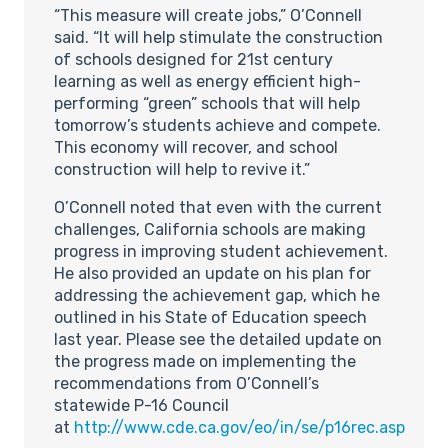
“This measure will create jobs,” O’Connell
said. “It will help stimulate the construction
of schools designed for 21st century
learning as well as energy efficient high-
performing “green” schools that will help
tomorrow’s students achieve and compete.
This economy will recover, and school
construction will help to revive it.”
O’Connell noted that even with the current
challenges, California schools are making
progress in improving student achievement.
He also provided an update on his plan for
addressing the achievement gap, which he
outlined in his State of Education speech
last year. Please see the detailed update on
the progress made on implementing the
recommendations from O’Connell’s
statewide P-16 Council
at
http://www.cde.ca.gov/eo/in/se/p16rec.asp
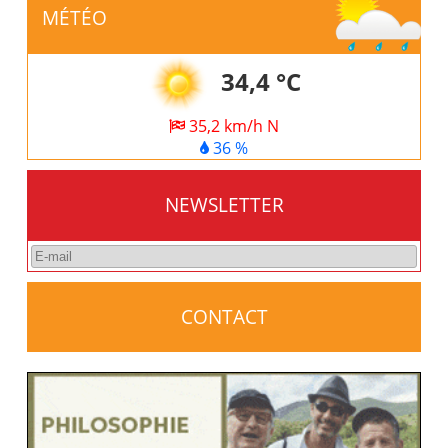
MÉTÉO
34,4 °C
35,2 km/h N
36 %
NEWSLETTER
CONTACT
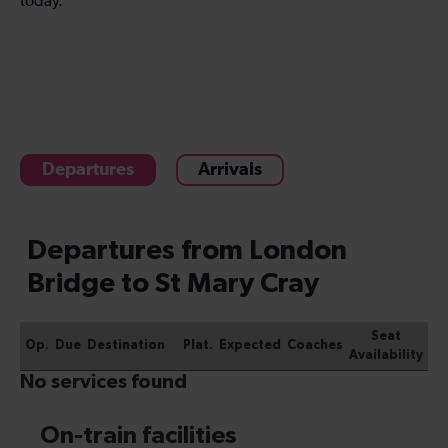
today.
Departures
Arrivals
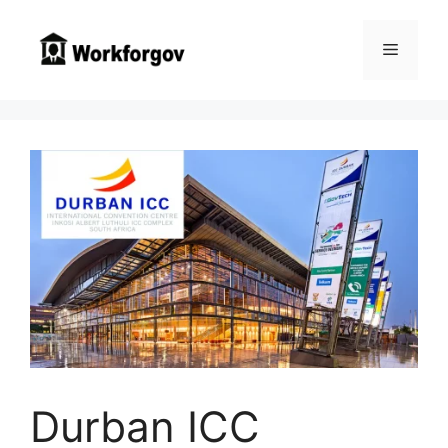
Skip
to
Menu
content
Durban ICC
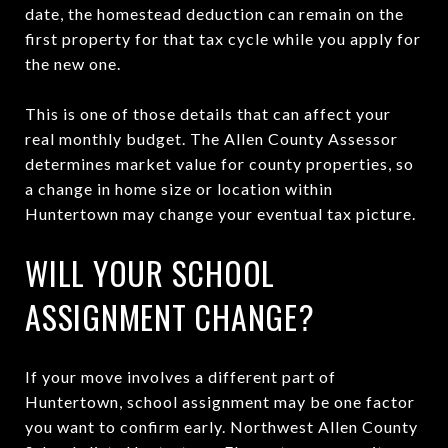
date, the homestead deduction can remain on the
first property for that tax cycle while you apply for
the new one.
This is one of those details that can affect your
real monthly budget. The Allen County Assessor
determines market value for county properties, so
a change in home size or location within
Huntertown may change your eventual tax picture.
WILL YOUR SCHOOL
ASSIGNMENT CHANGE?
If your move involves a different part of
Huntertown, school assignment may be one factor
you want to confirm early. Northwest Allen County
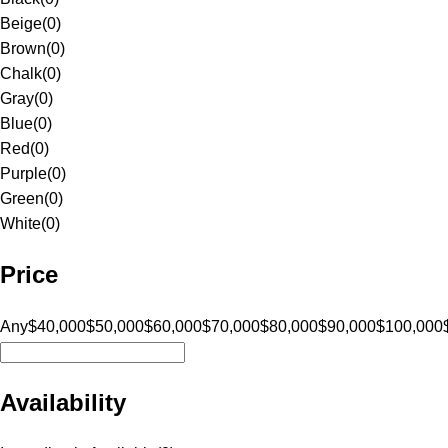
Beige
(
0
)
Brown
(
0
)
Chalk
(
0
)
Gray
(
0
)
Blue
(
0
)
Red
(
0
)
Purple
(
0
)
Green
(
0
)
White
(
0
)
Price
Any
$40,000
$50,000
$60,000
$70,000
$80,000
$90,000
$100,000
Availability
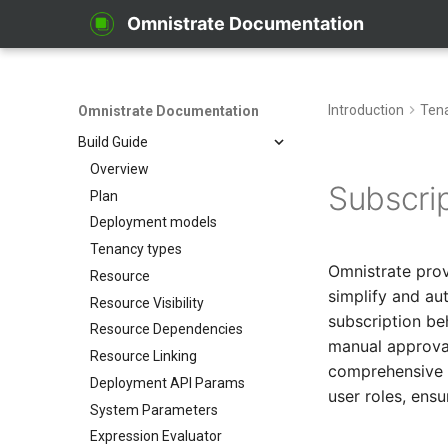
From Kustomize
Omnistrate Documentation
From Terraform
Quick start with CLI
Quick start with UI
Introduction
Ten
Omnistrate Documentation
Zero to SaaS Product
Build Guide
Overview
Subscri
Plan
Deployment models
Tenancy types
Omnistrate pro
Resource
simplify and au
Resource Visibility
subscription be
Resource Dependencies
manual approval
Resource Linking
comprehensive v
Deployment API Params
user roles, ensu
System Parameters
Expression Evaluator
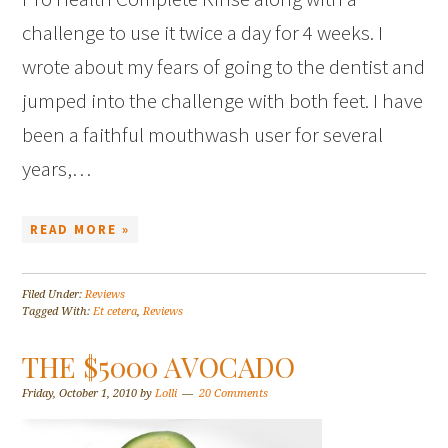
challenge to use it twice a day for 4 weeks. I
wrote about my fears of going to the dentist and
jumped into the challenge with both feet. I have
been a faithful mouthwash user for several
years,…
READ MORE »
Filed Under:
Reviews
Tagged With:
Et cetera
,
Reviews
THE $5000 AVOCADO
Friday, October 1, 2010
by
Lolli
20 Comments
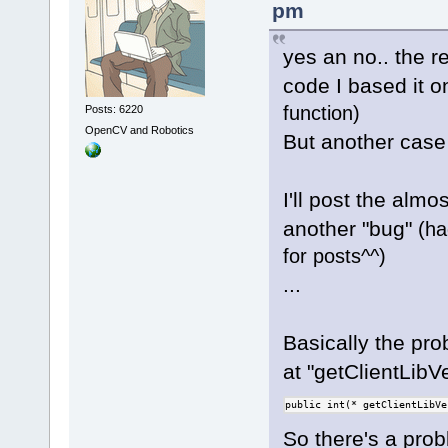
ident, const
pm
rule execute
         // 
yes an no.. the r
/* E
         ret
	unsigned int 
code I based it o
-    }
(*getEncodeC
+//    }
function)
Posts: 6220
serverConnec
OpenCV and Robotics
But another case 
ident, char*
+#if 
0
     wxStrin
I'll post the almo
/* P
s_Replacemen
	unsigned int 
another "bug"
(ha
     if (it 
(*getPlaybac
for posts^^)
         ret
serverConnec
@@ -
1344
,
6
 +
...
ident, float
Tokenizer::R
	unsigned int 
         if 
Basically the prob
(*setPlaybac
ReplaceBuffe
serverConnec
at "getClientLibVe
            
ident, const
     }
public int(* getClientLibVe
	unsigned int 
+#endif
So there's a pro
(*setClientV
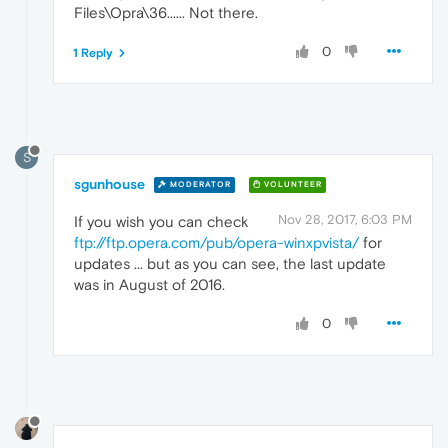
Files\Opra\36...... Not there.
0
1 Reply
S
sgunhouse
MODERATOR
VOLUNTEER
Nov 28, 2017, 6:03 PM
If you wish you can check
ftp://ftp.opera.com/pub/opera-winxpvista/
for
updates ... but as you can see, the last update
was in August of 2016.
0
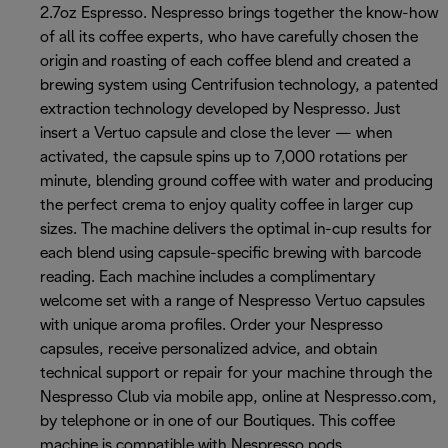
2.7oz Espresso. Nespresso brings together the know-how
of all its coffee experts, who have carefully chosen the
origin and roasting of each coffee blend and created a
brewing system using Centrifusion technology, a patented
extraction technology developed by Nespresso. Just
insert a Vertuo capsule and close the lever — when
activated, the capsule spins up to 7,000 rotations per
minute, blending ground coffee with water and producing
the perfect crema to enjoy quality coffee in larger cup
sizes. The machine delivers the optimal in-cup results for
each blend using capsule-specific brewing with barcode
reading. Each machine includes a complimentary
welcome set with a range of Nespresso Vertuo capsules
with unique aroma profiles. Order your Nespresso
capsules, receive personalized advice, and obtain
technical support or repair for your machine through the
Nespresso Club via mobile app, online at Nespresso.com,
by telephone or in one of our Boutiques. This coffee
machine is compatible with Nespresso pods.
-*-*-
→ EXERCISE DIRECTIONS
Repeat the entries exactly. Any picture is to be left out.

→ EXERCISE OUTPUT
“This measure will create jobs,” O’Connell
said. “It will help stimulate the construction
of schools designed for 21st century
learning as well as energy efficient high-
performing “green” schools that will help
tomorrow’s students achieve and compete.
This economy will recover, and school
construction will help to revive it.”
O’Connell noted that even with the current
challenges, California schools are making
progress in improving student achievement.
He also provided an update on his plan for
addressing the achievement gap, which he
outlined in his State of Education speech
last year. Please see the detailed update on
the progress made on implementing the
recommendations from O’Connell’s
statewide P-16 Council
at
http://www.cde.ca.gov/eo/in/se/p16rec.asp
MÉTÉO
34,4 °C
35,2 km/h N
36 %
NEWSLETTER
CONTACT
today.
Departures
Arrivals
Skip
to
Menu
content
Durban ICC
date, the homestead deduction can remain on the
first property for that tax cycle while you apply for
the new one.
This is one of those details that can affect your
real monthly budget. The Allen County Assessor
determines market value for county properties, so
a change in home size or location within
Huntertown may change your eventual tax picture.
WILL YOUR SCHOOL
ASSIGNMENT CHANGE?
If your move involves a different part of
Huntertown, school assignment may be one factor
you want to confirm early. Northwest Allen County
Beige
(
0
)
Brown
(
0
)
Chalk
(
0
)
Gray
(
0
)
Blue
(
0
)
Red
(
0
)
Purple
(
0
)
Green
(
0
)
White
(
0
)
Price
Any
$40,000
$50,000
$60,000
$70,000
$80,000
$90,000
$100,000
Availability
From Kustomize
Omnistrate Documentation
From Terraform
Quick start with CLI
Quick start with UI
Introduction
Ten
Omnistrate Documentation
Zero to SaaS Product
Build Guide
Overview
Subscri
Plan
Deployment models
Tenancy types
Omnistrate pro
Resource
simplify and au
Resource Visibility
subscription be
Resource Dependencies
manual approval
Resource Linking
comprehensive v
Deployment API Params
user roles, ensu
System Parameters
Expression Evaluator
challenge to use it twice a day for 4 weeks. I
wrote about my fears of going to the dentist and
jumped into the challenge with both feet. I have
been a faithful mouthwash user for several
years,…
READ MORE »
Filed Under:
Reviews
Tagged With:
Et cetera
,
Reviews
THE $5000 AVOCADO
Friday, October 1, 2010
by
Lolli
20 Comments
ident, const
pm
rule execute
         // 
yes an no.. the r
/* E
         ret
	unsigned int 
code I based it o
-    }
(*getEncodeC
+//    }
function)
Posts: 6220
serverConnec
OpenCV and Robotics
But another case 
ident, char*
+#if 
0
     wxStrin
I'll post the almo
/* P
s_Replacemen
	unsigned int 
another "bug"
(ha
     if (it 
(*getPlaybac
for posts^^)
         ret
serverConnec
@@ -
1344
,
6
 +
...
ident, float
Tokenizer::R
	unsigned int 
         if 
Basically the prob
(*setPlaybac
ReplaceBuffe
serverConnec
at "getClientLibVe
            
ident, const
     }
public int(* getClientLibVe
	unsigned int 
+#endif
So there's a pro
(*setClientV
Files\Opra\36...... Not there.
0
1 Reply
S
sgunhouse
MODERATOR
VOLUNTEER
Nov 28, 2017, 6:03 PM
If you wish you can check
ftp://ftp.opera.com/pub/opera-winxpvista/
for
updates ... but as you can see, the last update
was in August of 2016.
0
2.7oz Espresso. Nespresso brings together the know-how
of all its coffee experts, who have carefully chosen the
origin and roasting of each coffee blend and created a
brewing system using Centrifusion technology, a patented
extraction technology developed by Nespresso. Just
insert a Vertuo capsule and close the lever — when
activated, the capsule spins up to 7,000 rotations per
minute, blending ground coffee with water and producing
the perfect crema to enjoy quality coffee in larger cup
sizes. The machine delivers the optimal in-cup results for
each blend using capsule-specific brewing with barcode
reading. Each machine includes a complimentary
welcome set with a range of Nespresso Vertuo capsules
with unique aroma profiles. Order your Nespresso
capsules, receive personalized advice, and obtain
technical support or repair for your machine through the
Nespresso Club via mobile app, online at Nespresso.com,
by telephone or in one of our Boutiques. This coffee
machine is compatible with Nespresso pods.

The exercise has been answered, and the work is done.